Люди разного склада, Урусов и Плевако, встретились через несколько лет в Рязани на громком процессе, где перед присяжными предстали принадлежавшие к высшему местному обществу полковник и его возлюбленная, употребившие средство, чтобы погасить молодую жизнь, ими данную и обличавшую их близость. Это был бой гигантов слова: защита одной противоречила защите другого, так как обвиняемые складывали не только тяжесть своего поступка, но и побуждения к нему друг на друга. Трудно отдать преимущество в этом состязании кому-либо из двух бойцов. Все, что могли дать красота, блеск и архитектурная гармония изложения и даже малосвойственный Урусову пафос для того, чтобы «склонить непокорную выю обвиняемого под железное ярмо уголовного закона», —все это было дано Урусовым. Все, что можно было взять из книги жизненной правды, из глубокой вдумчивости в сложную игру любви и ненависти, страха и мщения для того, чтобы повернуть с удивительным искусством и заразительною искренностью возмущенное чувство в другую сторону, было взято Плевако. Знакомство с этим процессом следовало бы рекомендовать всем начинающим судебным ораторам: из речей обоих противников они могут увидеть, как в стремлении к тому, что кажется правдой, глубочайшая мысль должна сливаться с простейшим словом, как на суде надо говорить все, что нужно, и только то, что нужно, и научиться, что лучше ничего не сказать, чем сказать ничего.

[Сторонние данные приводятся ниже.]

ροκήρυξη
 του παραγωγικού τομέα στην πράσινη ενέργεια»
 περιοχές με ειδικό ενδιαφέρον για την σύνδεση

Две точки зрения существуют на уголовную защиту. Она есть общественное служение, — говорят одни. Уголовный защитник должен быть, по словам Квинтилиана, «муж добрый, опытный в слове», вооруженный знанием и глубокой честностью, бескорыстный и независимый в убеждениях, стойкий и солидарный с товарищами; он правозаступник, но не слуга своего клиента и не пособник ему в стремлении уйти от заслуженной кары правосудия; он друг, он советчик человека, который, по его мнению, не виновен вовсе или вовсе не так и не в том виновен, как и в чем его обвиняют. Не будучи слугою клиента, он, однако, в своем общественном служении — слуга государства, и эта роль почтенна, так как нет такого преступника и падшего человека, в котором безвозвратно был бы затемнен человеческий образ и по отношению к которому было бы совершенно бесполезно выслушать слово снисхождения. Уголовный защитник, — говорят другие, — есть производитель труда, представляющего известную ценность, оплачиваемого в зависимости от тяжести работы и способности работника. Как для врача в его практической деятельности не может быть дурных и хороших людей, заслуженных и незаслуженных болезней, а есть больные, страдания которых надо облегчить, так и для защитника нет чистых и грязных, правых и неправых дел, а есть лишь даваемый обвинением повод противопоставить доводам прокурора всю силу и тонкость своей диалектики, служа ближайшим интересам клиента и не заглядывая на далекий горизонт общественного блага.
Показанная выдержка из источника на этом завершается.